Cyber Threat Actor: Chuckling Squad
| Actor Type | Location | Known Incidents |
Criminal
|
United States of America
|
2 incidents |
|---|
Profile
The threat actor known asChuckling Squad operates under that alias and has been linked to activity originating from the United States of America. Public reporting identifies the group by this moniker in connection with a series of social media compromises. No alternative names have been disclosed in the available sources. The actor’s geographic base is noted as the United States.

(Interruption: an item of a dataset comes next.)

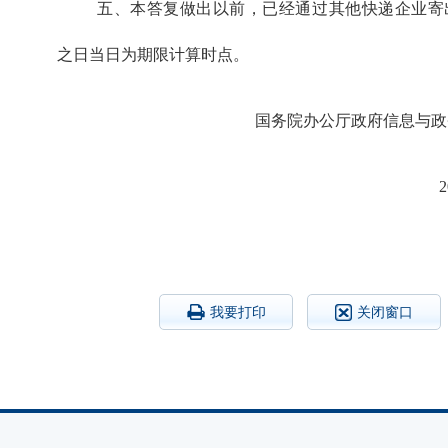
五、本答复做出以前，已经通过其他快递企业寄
之日当日为期限计算时点。
国务院办公厅政府信息与政
我要打印
关闭窗口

Observed targeting focuses on Twitter accounts, including those of corporate entities, high‑profile individuals, and international financial institutions. In one incident the actor compromised the primary and secondary Twitter feeds of the European Bank for Reconstruction and Development, posting atypical messages and engaging in a public struggle for control. In another incident the actor took over numerous verified accounts belonging to business leaders, politicians and celebrities to promote a cryptocurrency scam. These actions indicate a pattern of seeking both disruption and financial gain through the abuse of trusted social media channels.
The actor’s tactics rely heavily on social engineering to obtain privileged access to Twitter’s internal administrative tools, which then enables unauthorized account takeover. No specific malware families or custom exploit code have been reported in connection with these operations. Instead, the actor uses the compromised administrative interface to post misleading content, tag media personnel, and issue conflicting statements that create confusion among followers. Poor grammar and inconsistent language in the unauthorized posts have been noted as observable characteristics that assisted defenders in identifying the malicious activity. Public attribution does not tie Chuckling Squad to any state sponsor or known criminal consortium; the group remains unattributed beyond its alias and observed activity. The two campaigns described—the July 2020 EBRD Twitter compromise and the July 2020 high‑profile Twitter crypto‑scam—are representative of the actor’s publicly reported operations. Both incidents involved the takeover of verified accounts and the dissemination of deceptive messages, highlighting a recurring focus on exploiting social media trust. No further large‑scale campaigns have been documented in the sources at this time.